(Given records)
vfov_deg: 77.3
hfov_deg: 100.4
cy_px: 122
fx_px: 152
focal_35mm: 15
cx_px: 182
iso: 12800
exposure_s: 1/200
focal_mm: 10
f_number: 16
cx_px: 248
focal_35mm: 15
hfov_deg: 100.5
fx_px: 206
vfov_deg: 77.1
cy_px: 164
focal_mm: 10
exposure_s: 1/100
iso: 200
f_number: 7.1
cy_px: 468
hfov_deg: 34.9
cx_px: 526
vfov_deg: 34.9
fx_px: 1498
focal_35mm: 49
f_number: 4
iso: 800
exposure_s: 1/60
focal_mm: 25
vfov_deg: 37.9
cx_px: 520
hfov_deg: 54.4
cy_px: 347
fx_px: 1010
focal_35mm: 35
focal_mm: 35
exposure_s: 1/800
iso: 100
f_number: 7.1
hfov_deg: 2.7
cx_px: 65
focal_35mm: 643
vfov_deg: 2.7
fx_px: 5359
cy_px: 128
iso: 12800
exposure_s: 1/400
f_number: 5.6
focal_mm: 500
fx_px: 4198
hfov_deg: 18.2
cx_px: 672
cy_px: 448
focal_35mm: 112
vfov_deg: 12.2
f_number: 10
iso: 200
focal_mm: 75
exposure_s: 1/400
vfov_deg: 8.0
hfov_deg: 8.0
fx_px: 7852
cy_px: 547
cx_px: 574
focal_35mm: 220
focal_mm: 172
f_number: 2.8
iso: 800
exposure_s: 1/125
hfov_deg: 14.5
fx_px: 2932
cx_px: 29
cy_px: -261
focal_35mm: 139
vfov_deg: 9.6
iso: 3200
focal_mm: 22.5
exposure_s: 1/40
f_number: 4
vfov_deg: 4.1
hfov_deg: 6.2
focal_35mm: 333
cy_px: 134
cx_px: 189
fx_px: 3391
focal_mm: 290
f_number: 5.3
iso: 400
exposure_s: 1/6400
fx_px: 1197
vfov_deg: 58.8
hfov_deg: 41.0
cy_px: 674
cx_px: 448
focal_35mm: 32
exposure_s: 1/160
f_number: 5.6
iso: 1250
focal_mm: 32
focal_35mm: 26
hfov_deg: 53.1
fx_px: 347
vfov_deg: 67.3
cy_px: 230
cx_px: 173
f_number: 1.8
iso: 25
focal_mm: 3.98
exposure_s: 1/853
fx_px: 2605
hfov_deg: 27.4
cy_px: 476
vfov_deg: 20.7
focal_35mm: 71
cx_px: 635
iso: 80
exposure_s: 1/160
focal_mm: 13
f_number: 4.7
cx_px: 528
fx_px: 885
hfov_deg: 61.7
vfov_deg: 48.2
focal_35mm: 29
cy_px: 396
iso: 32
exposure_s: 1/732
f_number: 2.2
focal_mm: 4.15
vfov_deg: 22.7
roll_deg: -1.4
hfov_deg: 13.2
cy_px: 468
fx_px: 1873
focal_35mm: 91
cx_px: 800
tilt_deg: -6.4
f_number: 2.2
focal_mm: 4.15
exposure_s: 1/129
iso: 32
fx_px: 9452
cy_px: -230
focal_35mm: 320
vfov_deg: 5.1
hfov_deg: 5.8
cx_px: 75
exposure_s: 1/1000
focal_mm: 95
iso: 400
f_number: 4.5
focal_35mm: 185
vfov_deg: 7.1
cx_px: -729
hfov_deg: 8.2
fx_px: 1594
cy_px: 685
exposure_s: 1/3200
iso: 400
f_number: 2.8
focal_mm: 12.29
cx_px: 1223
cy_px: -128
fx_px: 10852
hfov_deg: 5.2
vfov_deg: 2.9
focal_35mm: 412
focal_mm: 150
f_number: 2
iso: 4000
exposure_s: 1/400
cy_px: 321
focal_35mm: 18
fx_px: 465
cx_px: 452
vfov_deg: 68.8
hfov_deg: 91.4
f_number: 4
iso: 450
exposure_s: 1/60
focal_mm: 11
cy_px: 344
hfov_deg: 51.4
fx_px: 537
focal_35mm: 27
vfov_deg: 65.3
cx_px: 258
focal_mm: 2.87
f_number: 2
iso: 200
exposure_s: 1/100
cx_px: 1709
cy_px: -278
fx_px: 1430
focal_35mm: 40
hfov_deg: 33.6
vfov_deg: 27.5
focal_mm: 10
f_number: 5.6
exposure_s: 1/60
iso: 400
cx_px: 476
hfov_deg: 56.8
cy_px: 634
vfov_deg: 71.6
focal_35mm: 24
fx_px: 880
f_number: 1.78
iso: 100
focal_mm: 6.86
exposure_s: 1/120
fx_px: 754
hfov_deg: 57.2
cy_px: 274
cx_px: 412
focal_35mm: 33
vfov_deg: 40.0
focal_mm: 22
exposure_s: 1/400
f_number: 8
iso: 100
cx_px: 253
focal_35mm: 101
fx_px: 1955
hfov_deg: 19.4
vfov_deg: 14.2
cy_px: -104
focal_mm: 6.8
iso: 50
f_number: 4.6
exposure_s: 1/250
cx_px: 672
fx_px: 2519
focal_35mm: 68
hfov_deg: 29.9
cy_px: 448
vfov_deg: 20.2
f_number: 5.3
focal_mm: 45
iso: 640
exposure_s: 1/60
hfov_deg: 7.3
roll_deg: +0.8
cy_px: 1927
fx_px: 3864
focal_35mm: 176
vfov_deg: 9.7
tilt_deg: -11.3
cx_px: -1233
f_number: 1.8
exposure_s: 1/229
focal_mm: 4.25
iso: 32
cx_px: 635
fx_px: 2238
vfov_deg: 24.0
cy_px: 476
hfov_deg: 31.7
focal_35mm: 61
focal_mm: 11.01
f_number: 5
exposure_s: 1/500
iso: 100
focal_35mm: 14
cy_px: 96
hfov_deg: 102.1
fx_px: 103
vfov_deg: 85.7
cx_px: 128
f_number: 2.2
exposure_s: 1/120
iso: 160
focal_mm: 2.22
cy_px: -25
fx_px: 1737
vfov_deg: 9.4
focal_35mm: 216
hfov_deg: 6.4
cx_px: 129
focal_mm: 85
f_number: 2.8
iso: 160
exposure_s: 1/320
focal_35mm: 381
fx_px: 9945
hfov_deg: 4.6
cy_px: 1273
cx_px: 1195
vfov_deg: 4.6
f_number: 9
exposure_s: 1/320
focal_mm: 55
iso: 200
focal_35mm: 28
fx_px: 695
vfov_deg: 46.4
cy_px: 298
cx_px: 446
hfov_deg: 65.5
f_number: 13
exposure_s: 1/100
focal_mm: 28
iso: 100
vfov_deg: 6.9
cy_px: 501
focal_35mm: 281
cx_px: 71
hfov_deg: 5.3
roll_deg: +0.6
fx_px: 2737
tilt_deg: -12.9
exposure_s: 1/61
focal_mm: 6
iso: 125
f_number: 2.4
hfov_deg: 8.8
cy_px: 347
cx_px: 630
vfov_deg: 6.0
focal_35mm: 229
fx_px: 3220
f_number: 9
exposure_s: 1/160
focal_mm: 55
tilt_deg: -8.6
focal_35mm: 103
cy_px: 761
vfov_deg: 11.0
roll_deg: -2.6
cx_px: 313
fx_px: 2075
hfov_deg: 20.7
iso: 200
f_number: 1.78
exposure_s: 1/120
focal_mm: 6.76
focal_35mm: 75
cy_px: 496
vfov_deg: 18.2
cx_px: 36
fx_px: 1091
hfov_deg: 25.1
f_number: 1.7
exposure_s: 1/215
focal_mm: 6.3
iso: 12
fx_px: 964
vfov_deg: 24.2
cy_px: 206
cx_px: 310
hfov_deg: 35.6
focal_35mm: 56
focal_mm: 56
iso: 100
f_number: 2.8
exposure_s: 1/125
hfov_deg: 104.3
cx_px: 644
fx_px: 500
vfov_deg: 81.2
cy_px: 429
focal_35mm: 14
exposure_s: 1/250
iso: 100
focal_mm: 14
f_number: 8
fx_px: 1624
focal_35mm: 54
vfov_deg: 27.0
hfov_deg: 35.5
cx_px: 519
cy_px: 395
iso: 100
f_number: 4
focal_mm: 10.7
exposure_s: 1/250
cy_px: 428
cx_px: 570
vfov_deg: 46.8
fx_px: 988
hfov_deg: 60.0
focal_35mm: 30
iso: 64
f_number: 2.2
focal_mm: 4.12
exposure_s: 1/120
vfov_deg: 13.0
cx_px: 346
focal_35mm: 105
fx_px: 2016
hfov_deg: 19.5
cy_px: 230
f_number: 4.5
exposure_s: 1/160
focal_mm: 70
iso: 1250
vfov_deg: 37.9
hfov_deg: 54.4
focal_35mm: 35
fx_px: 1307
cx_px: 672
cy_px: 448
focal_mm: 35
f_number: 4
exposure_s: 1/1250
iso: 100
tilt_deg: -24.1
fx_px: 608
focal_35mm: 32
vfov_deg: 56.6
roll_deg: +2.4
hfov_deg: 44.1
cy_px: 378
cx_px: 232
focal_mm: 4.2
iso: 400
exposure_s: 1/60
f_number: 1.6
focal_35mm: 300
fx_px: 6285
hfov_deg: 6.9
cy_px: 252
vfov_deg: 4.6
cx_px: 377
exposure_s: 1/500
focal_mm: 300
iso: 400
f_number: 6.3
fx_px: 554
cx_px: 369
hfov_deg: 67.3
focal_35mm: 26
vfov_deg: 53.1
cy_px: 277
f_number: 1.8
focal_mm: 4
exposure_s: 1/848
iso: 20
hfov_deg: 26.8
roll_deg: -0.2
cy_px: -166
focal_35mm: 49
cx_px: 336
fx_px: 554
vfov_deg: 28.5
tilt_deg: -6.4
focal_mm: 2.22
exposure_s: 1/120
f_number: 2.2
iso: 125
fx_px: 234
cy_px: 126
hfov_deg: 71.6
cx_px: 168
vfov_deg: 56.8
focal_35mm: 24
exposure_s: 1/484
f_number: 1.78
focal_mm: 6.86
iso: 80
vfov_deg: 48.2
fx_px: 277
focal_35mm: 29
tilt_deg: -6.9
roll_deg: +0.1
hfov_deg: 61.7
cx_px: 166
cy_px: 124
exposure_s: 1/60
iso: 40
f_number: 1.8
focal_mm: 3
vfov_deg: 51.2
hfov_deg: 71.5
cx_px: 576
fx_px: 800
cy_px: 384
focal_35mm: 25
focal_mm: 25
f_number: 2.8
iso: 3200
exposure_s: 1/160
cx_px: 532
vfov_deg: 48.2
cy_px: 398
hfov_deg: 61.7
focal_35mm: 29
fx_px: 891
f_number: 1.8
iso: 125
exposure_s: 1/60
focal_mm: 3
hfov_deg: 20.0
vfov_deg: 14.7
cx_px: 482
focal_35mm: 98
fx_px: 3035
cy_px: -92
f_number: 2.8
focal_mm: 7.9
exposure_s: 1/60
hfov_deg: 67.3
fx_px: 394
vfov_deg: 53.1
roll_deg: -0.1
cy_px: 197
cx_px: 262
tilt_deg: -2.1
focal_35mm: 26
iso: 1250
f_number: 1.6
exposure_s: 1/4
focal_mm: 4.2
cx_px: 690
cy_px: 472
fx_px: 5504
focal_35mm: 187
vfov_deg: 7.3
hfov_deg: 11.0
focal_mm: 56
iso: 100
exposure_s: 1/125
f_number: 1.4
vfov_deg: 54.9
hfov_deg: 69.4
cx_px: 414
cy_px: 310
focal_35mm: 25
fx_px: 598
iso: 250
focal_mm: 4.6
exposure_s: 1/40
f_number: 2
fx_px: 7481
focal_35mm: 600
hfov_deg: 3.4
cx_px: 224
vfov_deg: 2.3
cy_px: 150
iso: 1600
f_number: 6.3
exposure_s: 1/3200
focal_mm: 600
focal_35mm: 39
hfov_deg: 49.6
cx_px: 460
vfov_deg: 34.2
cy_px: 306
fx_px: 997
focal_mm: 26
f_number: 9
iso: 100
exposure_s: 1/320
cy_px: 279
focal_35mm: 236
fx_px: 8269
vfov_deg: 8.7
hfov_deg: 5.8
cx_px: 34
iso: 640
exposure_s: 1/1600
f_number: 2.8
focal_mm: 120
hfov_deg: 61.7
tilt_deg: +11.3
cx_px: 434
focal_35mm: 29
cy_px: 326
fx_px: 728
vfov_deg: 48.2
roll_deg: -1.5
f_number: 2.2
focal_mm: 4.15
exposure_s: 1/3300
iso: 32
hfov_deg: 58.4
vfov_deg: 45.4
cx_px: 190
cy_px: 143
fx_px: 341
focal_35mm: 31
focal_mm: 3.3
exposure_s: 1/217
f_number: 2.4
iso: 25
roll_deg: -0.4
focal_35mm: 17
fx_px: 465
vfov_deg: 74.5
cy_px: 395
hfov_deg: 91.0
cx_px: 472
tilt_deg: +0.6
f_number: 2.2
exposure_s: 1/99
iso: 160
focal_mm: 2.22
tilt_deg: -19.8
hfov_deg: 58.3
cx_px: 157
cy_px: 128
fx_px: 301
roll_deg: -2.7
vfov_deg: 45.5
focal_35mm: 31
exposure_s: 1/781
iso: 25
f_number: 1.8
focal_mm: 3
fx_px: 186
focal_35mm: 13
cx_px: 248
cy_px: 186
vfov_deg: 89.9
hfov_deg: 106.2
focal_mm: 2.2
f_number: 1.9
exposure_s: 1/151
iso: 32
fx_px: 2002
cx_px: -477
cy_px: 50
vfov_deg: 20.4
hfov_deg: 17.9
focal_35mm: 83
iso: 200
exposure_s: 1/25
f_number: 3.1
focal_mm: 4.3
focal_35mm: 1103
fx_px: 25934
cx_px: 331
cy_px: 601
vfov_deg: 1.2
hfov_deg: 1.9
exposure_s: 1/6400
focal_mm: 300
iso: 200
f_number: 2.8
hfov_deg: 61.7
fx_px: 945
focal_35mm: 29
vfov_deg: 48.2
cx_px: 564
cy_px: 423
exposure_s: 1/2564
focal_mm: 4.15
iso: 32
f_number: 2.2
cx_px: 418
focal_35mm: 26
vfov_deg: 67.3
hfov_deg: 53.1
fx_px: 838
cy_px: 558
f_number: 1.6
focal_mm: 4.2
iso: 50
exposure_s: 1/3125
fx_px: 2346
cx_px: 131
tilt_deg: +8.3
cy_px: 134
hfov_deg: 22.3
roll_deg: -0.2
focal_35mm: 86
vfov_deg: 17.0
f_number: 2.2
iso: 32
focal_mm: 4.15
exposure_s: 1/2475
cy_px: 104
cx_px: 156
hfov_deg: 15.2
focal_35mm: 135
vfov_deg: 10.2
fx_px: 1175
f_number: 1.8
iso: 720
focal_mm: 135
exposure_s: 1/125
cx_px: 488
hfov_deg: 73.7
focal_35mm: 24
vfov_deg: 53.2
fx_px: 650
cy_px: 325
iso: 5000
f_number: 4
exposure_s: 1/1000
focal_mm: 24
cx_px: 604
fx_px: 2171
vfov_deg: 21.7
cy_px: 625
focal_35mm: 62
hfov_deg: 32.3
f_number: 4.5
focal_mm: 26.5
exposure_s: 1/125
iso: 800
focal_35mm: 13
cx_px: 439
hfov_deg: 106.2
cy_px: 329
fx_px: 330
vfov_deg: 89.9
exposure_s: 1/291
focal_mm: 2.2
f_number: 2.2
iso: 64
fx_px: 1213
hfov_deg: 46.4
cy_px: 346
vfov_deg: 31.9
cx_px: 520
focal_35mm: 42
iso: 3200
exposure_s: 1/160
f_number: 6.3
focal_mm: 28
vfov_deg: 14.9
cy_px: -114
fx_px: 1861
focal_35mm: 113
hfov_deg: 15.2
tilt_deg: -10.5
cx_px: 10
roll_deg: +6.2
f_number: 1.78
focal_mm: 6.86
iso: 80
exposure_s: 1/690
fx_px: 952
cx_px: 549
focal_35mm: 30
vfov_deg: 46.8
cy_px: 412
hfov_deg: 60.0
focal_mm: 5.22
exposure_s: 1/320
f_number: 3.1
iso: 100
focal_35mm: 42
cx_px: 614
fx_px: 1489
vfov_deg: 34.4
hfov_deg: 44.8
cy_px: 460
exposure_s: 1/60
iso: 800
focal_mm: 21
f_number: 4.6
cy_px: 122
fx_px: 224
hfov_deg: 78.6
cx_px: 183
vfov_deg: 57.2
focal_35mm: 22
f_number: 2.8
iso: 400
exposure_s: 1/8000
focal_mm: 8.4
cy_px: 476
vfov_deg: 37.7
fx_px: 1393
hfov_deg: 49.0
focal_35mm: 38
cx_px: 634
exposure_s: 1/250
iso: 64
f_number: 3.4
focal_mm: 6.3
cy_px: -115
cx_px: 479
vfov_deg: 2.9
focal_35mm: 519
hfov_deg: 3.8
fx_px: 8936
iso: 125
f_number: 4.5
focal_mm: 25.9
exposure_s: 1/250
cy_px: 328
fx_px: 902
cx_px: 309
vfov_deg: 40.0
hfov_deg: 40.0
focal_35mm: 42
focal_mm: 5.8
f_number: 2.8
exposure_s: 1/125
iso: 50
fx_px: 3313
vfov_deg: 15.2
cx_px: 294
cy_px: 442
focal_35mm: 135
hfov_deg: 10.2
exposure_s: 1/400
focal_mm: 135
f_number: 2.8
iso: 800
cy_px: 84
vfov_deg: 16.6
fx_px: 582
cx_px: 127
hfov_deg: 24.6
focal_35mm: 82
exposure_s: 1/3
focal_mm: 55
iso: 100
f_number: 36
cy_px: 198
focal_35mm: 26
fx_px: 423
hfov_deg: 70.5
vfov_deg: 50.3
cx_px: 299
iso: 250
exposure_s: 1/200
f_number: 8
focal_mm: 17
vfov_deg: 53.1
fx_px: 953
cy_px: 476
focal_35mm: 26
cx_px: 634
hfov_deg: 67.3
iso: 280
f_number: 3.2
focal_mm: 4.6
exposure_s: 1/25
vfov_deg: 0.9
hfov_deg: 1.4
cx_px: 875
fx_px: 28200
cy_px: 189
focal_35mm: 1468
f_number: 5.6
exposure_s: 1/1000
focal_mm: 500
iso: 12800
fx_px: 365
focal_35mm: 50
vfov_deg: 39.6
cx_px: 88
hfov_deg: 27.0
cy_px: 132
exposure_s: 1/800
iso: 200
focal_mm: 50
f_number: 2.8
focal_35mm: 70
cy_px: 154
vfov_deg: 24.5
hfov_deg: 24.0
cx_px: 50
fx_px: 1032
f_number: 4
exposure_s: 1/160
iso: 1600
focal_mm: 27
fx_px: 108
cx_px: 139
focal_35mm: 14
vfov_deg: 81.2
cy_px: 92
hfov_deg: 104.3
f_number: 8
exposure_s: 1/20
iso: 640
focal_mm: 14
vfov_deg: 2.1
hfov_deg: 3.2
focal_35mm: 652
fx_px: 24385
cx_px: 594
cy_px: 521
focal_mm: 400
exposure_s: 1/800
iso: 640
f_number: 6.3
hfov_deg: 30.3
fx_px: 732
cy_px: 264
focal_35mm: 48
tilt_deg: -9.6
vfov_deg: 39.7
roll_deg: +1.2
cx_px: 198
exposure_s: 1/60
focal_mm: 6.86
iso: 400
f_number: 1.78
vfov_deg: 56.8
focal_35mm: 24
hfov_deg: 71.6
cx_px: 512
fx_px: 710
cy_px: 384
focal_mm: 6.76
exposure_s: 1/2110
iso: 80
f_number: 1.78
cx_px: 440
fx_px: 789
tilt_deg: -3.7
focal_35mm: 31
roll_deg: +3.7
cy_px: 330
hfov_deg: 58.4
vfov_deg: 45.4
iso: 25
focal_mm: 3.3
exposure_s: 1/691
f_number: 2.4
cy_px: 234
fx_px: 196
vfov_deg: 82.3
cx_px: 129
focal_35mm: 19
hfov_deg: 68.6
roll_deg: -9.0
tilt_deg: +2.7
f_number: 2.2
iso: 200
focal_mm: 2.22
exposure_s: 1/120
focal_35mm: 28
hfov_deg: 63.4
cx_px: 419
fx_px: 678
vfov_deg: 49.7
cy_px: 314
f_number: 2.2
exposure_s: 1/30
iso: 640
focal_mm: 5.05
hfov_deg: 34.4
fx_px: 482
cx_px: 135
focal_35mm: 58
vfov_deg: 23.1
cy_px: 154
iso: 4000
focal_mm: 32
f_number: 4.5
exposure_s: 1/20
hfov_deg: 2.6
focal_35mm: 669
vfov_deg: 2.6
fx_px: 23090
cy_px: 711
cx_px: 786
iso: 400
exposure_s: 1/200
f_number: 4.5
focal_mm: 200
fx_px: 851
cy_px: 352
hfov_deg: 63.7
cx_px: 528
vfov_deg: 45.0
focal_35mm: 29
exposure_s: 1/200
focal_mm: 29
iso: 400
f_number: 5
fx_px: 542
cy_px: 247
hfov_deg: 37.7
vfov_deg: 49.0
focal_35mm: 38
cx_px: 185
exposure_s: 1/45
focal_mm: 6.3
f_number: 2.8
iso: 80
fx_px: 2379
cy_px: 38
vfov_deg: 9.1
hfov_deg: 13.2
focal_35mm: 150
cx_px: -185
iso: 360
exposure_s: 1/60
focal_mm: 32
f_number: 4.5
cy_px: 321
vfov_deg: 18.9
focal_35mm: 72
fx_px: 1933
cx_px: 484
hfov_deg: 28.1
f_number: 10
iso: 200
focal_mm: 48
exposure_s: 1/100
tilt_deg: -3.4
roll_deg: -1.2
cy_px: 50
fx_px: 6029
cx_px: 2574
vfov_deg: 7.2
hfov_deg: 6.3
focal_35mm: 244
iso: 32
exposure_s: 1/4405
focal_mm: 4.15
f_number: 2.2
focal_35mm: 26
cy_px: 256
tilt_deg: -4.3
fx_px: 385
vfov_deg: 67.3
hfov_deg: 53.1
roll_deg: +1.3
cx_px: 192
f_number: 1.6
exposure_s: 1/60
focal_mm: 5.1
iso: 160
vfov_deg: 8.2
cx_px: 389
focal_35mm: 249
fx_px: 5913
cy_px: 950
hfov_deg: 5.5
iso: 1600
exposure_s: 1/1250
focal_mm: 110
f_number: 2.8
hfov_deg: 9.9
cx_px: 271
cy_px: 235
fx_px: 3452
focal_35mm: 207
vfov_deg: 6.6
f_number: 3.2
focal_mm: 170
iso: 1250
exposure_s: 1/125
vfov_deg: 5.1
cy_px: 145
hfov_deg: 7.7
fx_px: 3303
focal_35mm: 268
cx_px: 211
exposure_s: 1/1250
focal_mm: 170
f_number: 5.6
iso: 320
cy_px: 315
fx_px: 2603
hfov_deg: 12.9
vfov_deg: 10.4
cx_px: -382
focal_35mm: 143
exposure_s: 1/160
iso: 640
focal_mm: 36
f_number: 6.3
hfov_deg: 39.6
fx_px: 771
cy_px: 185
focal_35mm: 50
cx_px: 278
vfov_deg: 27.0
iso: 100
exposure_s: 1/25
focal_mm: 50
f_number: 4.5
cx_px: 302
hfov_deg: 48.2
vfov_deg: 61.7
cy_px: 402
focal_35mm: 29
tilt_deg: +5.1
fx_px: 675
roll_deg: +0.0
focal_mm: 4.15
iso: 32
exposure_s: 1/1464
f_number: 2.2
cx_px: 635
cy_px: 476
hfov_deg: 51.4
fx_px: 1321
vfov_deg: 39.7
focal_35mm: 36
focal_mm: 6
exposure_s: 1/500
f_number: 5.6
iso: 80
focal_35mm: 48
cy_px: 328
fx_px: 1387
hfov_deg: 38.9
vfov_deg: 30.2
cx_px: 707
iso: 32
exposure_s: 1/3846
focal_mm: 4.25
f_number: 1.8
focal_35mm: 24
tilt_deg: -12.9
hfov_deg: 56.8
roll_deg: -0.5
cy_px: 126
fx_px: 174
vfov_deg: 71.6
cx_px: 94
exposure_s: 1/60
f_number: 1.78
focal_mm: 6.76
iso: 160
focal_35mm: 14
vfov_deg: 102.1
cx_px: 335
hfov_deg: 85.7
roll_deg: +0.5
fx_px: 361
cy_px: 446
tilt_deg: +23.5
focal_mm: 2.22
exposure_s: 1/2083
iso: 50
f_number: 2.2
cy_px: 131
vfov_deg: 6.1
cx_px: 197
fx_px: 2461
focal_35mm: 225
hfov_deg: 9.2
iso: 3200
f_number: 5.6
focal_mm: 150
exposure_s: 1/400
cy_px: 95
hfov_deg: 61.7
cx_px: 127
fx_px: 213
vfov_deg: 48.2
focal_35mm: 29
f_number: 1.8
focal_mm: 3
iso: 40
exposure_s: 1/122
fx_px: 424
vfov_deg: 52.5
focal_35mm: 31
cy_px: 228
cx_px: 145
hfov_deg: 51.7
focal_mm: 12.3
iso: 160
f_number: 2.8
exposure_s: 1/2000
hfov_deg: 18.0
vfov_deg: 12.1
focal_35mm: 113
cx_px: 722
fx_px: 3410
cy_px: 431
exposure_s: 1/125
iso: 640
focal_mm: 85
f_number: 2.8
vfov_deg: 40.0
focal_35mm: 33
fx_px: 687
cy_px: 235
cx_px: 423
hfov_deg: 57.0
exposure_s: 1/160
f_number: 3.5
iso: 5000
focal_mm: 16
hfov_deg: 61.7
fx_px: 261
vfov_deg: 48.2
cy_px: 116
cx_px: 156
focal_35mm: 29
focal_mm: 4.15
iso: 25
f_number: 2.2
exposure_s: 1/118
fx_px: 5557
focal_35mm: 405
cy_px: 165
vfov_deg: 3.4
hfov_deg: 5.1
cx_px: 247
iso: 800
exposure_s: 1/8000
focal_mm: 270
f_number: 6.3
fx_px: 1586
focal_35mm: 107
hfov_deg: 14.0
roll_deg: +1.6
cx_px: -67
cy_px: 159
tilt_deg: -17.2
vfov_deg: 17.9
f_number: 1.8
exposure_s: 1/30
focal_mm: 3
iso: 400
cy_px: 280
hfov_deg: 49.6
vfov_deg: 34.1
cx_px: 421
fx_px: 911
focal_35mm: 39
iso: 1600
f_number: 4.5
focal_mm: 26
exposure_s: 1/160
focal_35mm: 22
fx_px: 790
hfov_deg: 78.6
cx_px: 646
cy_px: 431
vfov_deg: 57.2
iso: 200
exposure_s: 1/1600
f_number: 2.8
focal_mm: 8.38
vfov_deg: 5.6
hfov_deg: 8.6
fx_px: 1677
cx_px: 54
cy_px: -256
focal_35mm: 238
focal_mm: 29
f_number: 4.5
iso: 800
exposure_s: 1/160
(End Given records)
- [Problem to solve] For this exercise, please output exactly the lines above starting at the line with "hfov_deg: 63.4" and ending at the line with "hfov_deg: 2.6", ends included.

- [Solution for this problem]
hfov_deg: 63.4
cx_px: 419
fx_px: 678
vfov_deg: 49.7
cy_px: 314
f_number: 2.2
exposure_s: 1/30
iso: 640
focal_mm: 5.05
hfov_deg: 34.4
fx_px: 482
cx_px: 135
focal_35mm: 58
vfov_deg: 23.1
cy_px: 154
iso: 4000
focal_mm: 32
f_number: 4.5
exposure_s: 1/20
hfov_deg: 2.6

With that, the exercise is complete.